How to Avoid Phishing Attacks
Organisations can protect themselves from phishing through a combination of technological measures, employee training, and fostering a vigilant culture.
Firstly, deploy intrusion detection systems (IDS) and security information and event management (SIEM) solutions, and monitor network traffic for suspicious activity and indicators of compromise (IoCs). Continuous employee training is vital in helping to mitigate human error. Run regular phishing simulations and deliver training in recognising the latest phishing tactics. Employees should be trained to verify suspicious emails, check the authenticity of URLs, and avoid downloading attachments from unknown sources.
Utilising advanced security tools such as AI-driven threat detection can help identify and neutralise phishing attacks before they reach employees’ inboxes. Solutions like Secure Email Gateways and Anti-Phishing software can filter out malicious emails, reducing the chances of a successful attack. Encouraging a culture where employees feel empowered to report suspicious emails or messages without fear of judgment is also crucial.
Perhaps the most crucial mitigating action is to implement a phishing-resistant multi-factor authentication (MFA) solution across the estate.
Phishing-resistant is an authentication method designed to prevent attackers from stealing credentials through phishing attacks. Unlike traditional MFA methods (such as SMS codes or OTPs) that can be intercepted or tricked out of users, phishing-resistant MFA ensures authentication cannot be easily bypassed.
Regularly updating security patches ensures that known vulnerabilities in software or operating systems are resolved promptly, reducing the likelihood of exploitation. Additionally, monitoring for unusual activity, such as logins from unexpected locations or devices, coupled with endpoint protection tools, can swiftly identify and neutralise threats before they escalate, safeguarding critical systems.
Organisations should also establish strong password policies and enforce regular password updates. Weak or reused passwords remain a major vulnerability that attackers exploit during phishing campaigns.
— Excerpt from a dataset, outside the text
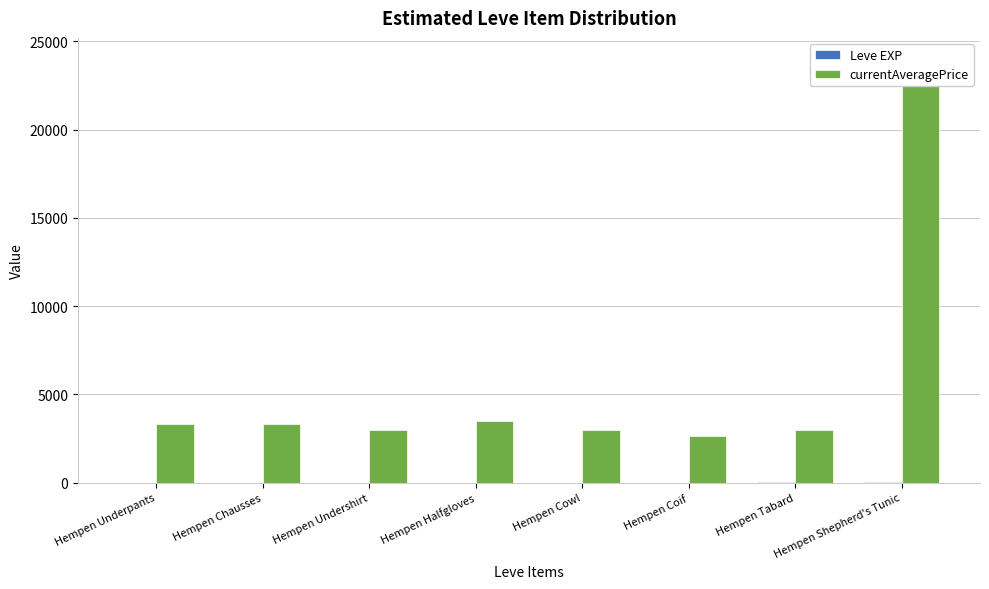

What is the average value of the currentAveragePrice series?

5723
Integrating password management software can help employees create and store complex passwords securely.
Get an IRP
Creating and routinely testing an Incident Response Plan (IRP) ensures swift action in the event of a successful phishing attack. An effective IRP should include steps for containment, investigation and communication, as well as post-incident reviews to strengthen defences. Simulating phishing scenarios as part of these tests ensures your IRP remains relevant and effective.
Partnering with Managed Detection and Response (MDR) providers like Obrela can offer real-time monitoring, advanced analytics, and rapid threat containment. Obrela’s MDR services leverage Behavioural Threat Analytics (BTA) to identify anomalies in user behaviour, such as unusual login patterns or unauthorised access attempts, allowing organisations to respond to phishing threats proactively.
Fostering a cybersecurity-conscious culture across all departments is essential. IT teams, HR, and legal departments must work together to align policies with regulations like GDPR and educate employees on their critical role in preventing phishing. This collaborative approach reduces vulnerabilities and ensures that cybersecurity is a shared responsibility.
While phishing remains one of the most common and pernicious forms of cyberattack, by adopting a multi-layered approach, combining human vigilance with advanced technology, organisations can significantly reduce the risk of phishing attacks and protect their critical assets.